__What this task involves__.
Reproduce the part of the lines below that opens with the line containing "text Schriftsteller in" and closes with the line containing "text I. des", both included, keeping each line unchanged.

__Provided data__.
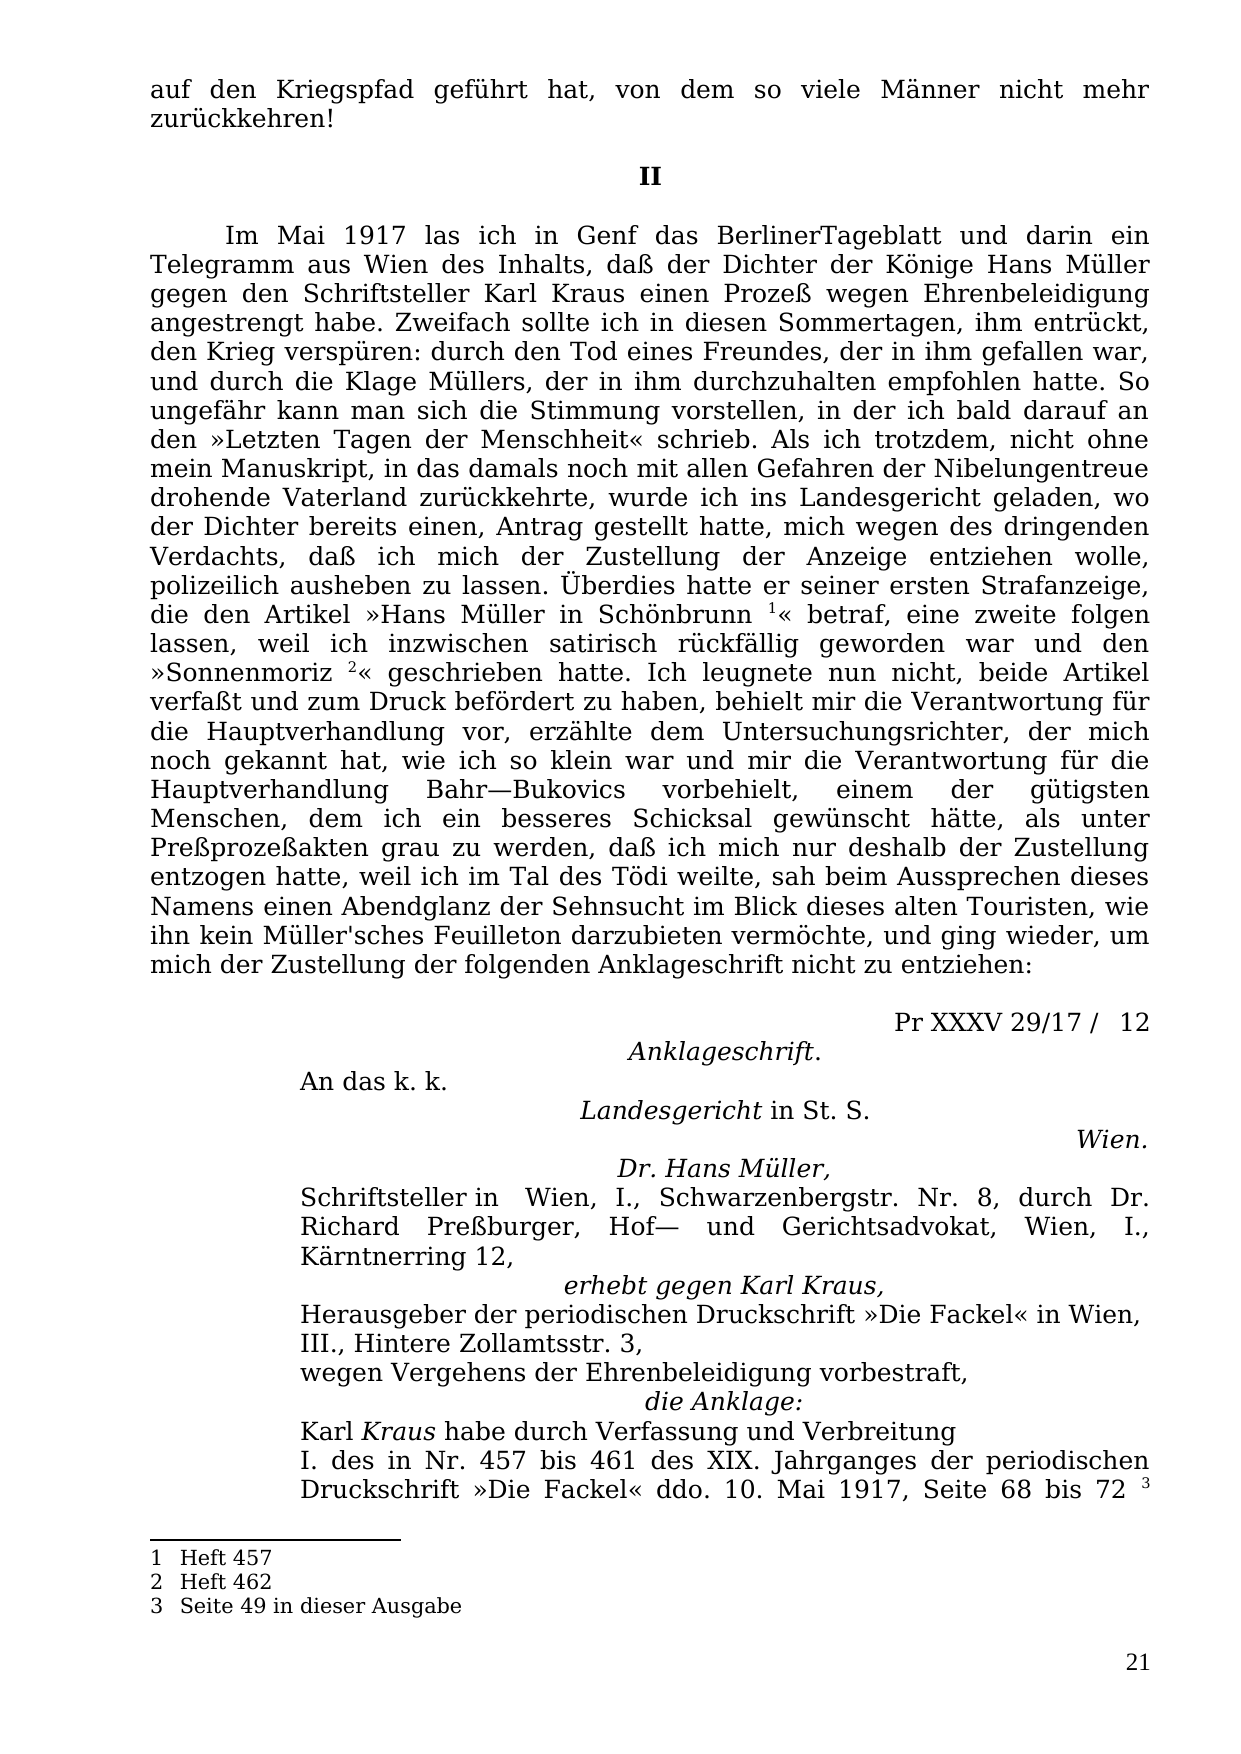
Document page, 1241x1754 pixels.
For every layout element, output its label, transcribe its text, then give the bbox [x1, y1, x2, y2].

text Schriftsteller in Wien, I., Schwarzenbergstr. Nr. 8, durch Dr. Richard Preßburger, Hof— und Gerichtsadvokat, Wien, I., Kärntnerring 12, [300, 1183, 1151, 1271]
text Landesgericht in St. S. [300, 1096, 1151, 1125]
text I. des in Nr. 457 bis 461 des XIX. Jahrganges der periodischen Druckschrift »Die Fackel« ddo. 10. Mai 1917, Seite 68 bis 72 erschienenen Artikels unter der Überschrift »Hans Müller in Schönbrunn« beginnend mit den Worten »Der Hans Müller, der nicht an die Front gehen mußte«, schließend mit den Worten »während es durchaus glaubhaft ist, daß er in Schönbrunn war« und zwar durch folgende Stellen dieses Artikels: Seite 68, Zeile 16: »Man kann ihm das Abenteuer glauben, wiewohl er sich kürzlich erst zu der Behauptung verstiegen hat, daß er vom deutschen Kaiser in der Hofburg empfangen worden sei.« Drittletzte Zeile: »Müller mißdeutet es und glaubt, er befinde sich nunmehr in jener Todesgefahr, der er durch die Aufgabe seiner Feldpostbriefe in Wien ... glücklich entronnen ist.« Seite 72, vorletzter Absatz: »Der Hans Müller ..., der öffentlich behauptet hat, daß ihn der deutsche Kaiser in der Wiener Hofburg empfangen habe. Da aber der deutsche Kaiser einen Dichter, der nicht im Feld war, nicht empfangen würde, und einen, der es fälschlich behauptet, schon gar nicht, so dürfte der Hans Müller so wenig in der Hofburg gewesen sein wie im Feld, während es durchaus glaubhaft ist, daß er in Schönbrunn war«, mich durch Mitteilung von erdichteten und entstellten Tatsachen, namentlich fälschlich bestimmter unehrenhaften oder solcher unsittlichen Handlungen beschuldigt, welche mich in der öffentlichen Meinung verächtlich zu machen oder herabzusetzen geeignet sind. Es sei diese Mitteilung öffentlich durch die Presse erfolgt. [300, 1446, 1151, 1504]
text Anklageschrift. [300, 1037, 1151, 1067]
text Im Mai 1917 las ich in Genf das BerlinerTageblatt und darin ein Telegramm aus Wien des Inhalts, daß der Dichter der Könige Hans Müller gegen den Schriftsteller Karl Kraus einen Prozeß wegen Ehrenbeleidigung angestrengt habe. Zweifach sollte ich in diesen Sommertagen, ihm entrückt, den Krieg verspüren: durch den Tod eines Freundes, der in ihm gefallen war, und durch die Klage Müllers, der in ihm durchzuhalten empfohlen hatte. So ungefähr kann man sich die Stimmung vorstellen, in der ich bald darauf an den »Letzten Tagen der Menschheit« schrieb. Als ich trotzdem, nicht ohne mein Manuskript, in das damals noch mit allen Gefahren der Nibelungentreue drohende Vaterland zurückkehrte, wurde ich ins Landesgericht geladen, wo der Dichter bereits einen, Antrag gestellt hatte, mich wegen des dringenden Verdachts, daß ich mich der Zustellung der Anzeige entziehen wolle, polizeilich ausheben zu lassen. Überdies hatte er seiner ersten Strafanzeige, die den Artikel »Hans Müller in Schönbrunn « betraf, eine zweite folgen lassen, weil ich inzwischen satirisch rückfällig geworden war und den »Sonnenmoriz « geschrieben hatte. Ich leugnete nun nicht, beide Artikel verfaßt und zum Druck befördert zu haben, behielt mir die Verantwortung für die Hauptverhandlung vor, erzählte dem Untersuchungsrichter, der mich noch gekannt hat, wie ich so klein war und mir die Verantwortung für die Hauptverhandlung Bahr—Bukovics vorbehielt, einem der gütigsten Menschen, dem ich ein besseres Schicksal gewünscht hätte, als unter Preßprozeßakten grau zu werden, daß ich mich nur deshalb der Zustellung entzogen hatte, weil ich im Tal des Tödi weilte, sah beim Aussprechen dieses Namens einen Abendglanz der Sehnsucht im Blick dieses alten Touristen, wie ihn kein Müller'sches Feuilleton darzubieten vermöchte, und ging wieder, um mich der Zustellung der folgenden Anklageschrift nicht zu entziehen: [150, 221, 1151, 979]
text Dr. Hans Müller, [300, 1154, 1151, 1183]
text Pr XXXV 29/17 / 12 [300, 1008, 1151, 1037]
text An das k. k. [300, 1067, 1151, 1096]
text Heft 462 [150, 1570, 1151, 1594]
text Seite 49 in dieser Ausgabe [150, 1594, 1151, 1618]
text Wien. [300, 1125, 1151, 1154]
text die Anklage: [300, 1387, 1151, 1417]
text auf den Kriegspfad geführt hat, von dem so viele Männer nicht mehr zurückkehren! [150, 75, 1151, 133]
text Herausgeber der periodischen Druckschrift »Die Fackel« in Wien, [300, 1300, 1151, 1329]
text wegen Vergehens der Ehrenbeleidigung vorbestraft, [300, 1358, 1151, 1387]
text II [150, 133, 1151, 192]
text erhebt gegen Karl Kraus, [300, 1271, 1151, 1300]
text Karl Kraus habe durch Verfassung und Verbreitung [300, 1417, 1151, 1446]
text III., Hintere Zollamtsstr. 3, [300, 1329, 1151, 1358]
text Heft 457 [150, 1546, 1151, 1570]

__Exercise result__.
text Schriftsteller in Wien, I., Schwarzenbergstr. Nr. 8, durch Dr. Richard Preßburger, Hof— und Gerichtsadvokat, Wien, I., Kärntnerring 12, [300, 1183, 1151, 1271]
text Landesgericht in St. S. [300, 1096, 1151, 1125]
text I. des in Nr. 457 bis 461 des XIX. Jahrganges der periodischen Druckschrift »Die Fackel« ddo. 10. Mai 1917, Seite 68 bis 72 erschienenen Artikels unter der Überschrift »Hans Müller in Schönbrunn« beginnend mit den Worten »Der Hans Müller, der nicht an die Front gehen mußte«, schließend mit den Worten »während es durchaus glaubhaft ist, daß er in Schönbrunn war« und zwar durch folgende Stellen dieses Artikels: Seite 68, Zeile 16: »Man kann ihm das Abenteuer glauben, wiewohl er sich kürzlich erst zu der Behauptung verstiegen hat, daß er vom deutschen Kaiser in der Hofburg empfangen worden sei.« Drittletzte Zeile: »Müller mißdeutet es und glaubt, er befinde sich nunmehr in jener Todesgefahr, der er durch die Aufgabe seiner Feldpostbriefe in Wien ... glücklich entronnen ist.« Seite 72, vorletzter Absatz: »Der Hans Müller ..., der öffentlich behauptet hat, daß ihn der deutsche Kaiser in der Wiener Hofburg empfangen habe. Da aber der deutsche Kaiser einen Dichter, der nicht im Feld war, nicht empfangen würde, und einen, der es fälschlich behauptet, schon gar nicht, so dürfte der Hans Müller so wenig in der Hofburg gewesen sein wie im Feld, während es durchaus glaubhaft ist, daß er in Schönbrunn war«, mich durch Mitteilung von erdichteten und entstellten Tatsachen, namentlich fälschlich bestimmter unehrenhaften oder solcher unsittlichen Handlungen beschuldigt, welche mich in der öffentlichen Meinung verächtlich zu machen oder herabzusetzen geeignet sind. Es sei diese Mitteilung öffentlich durch die Presse erfolgt. [300, 1446, 1151, 1504]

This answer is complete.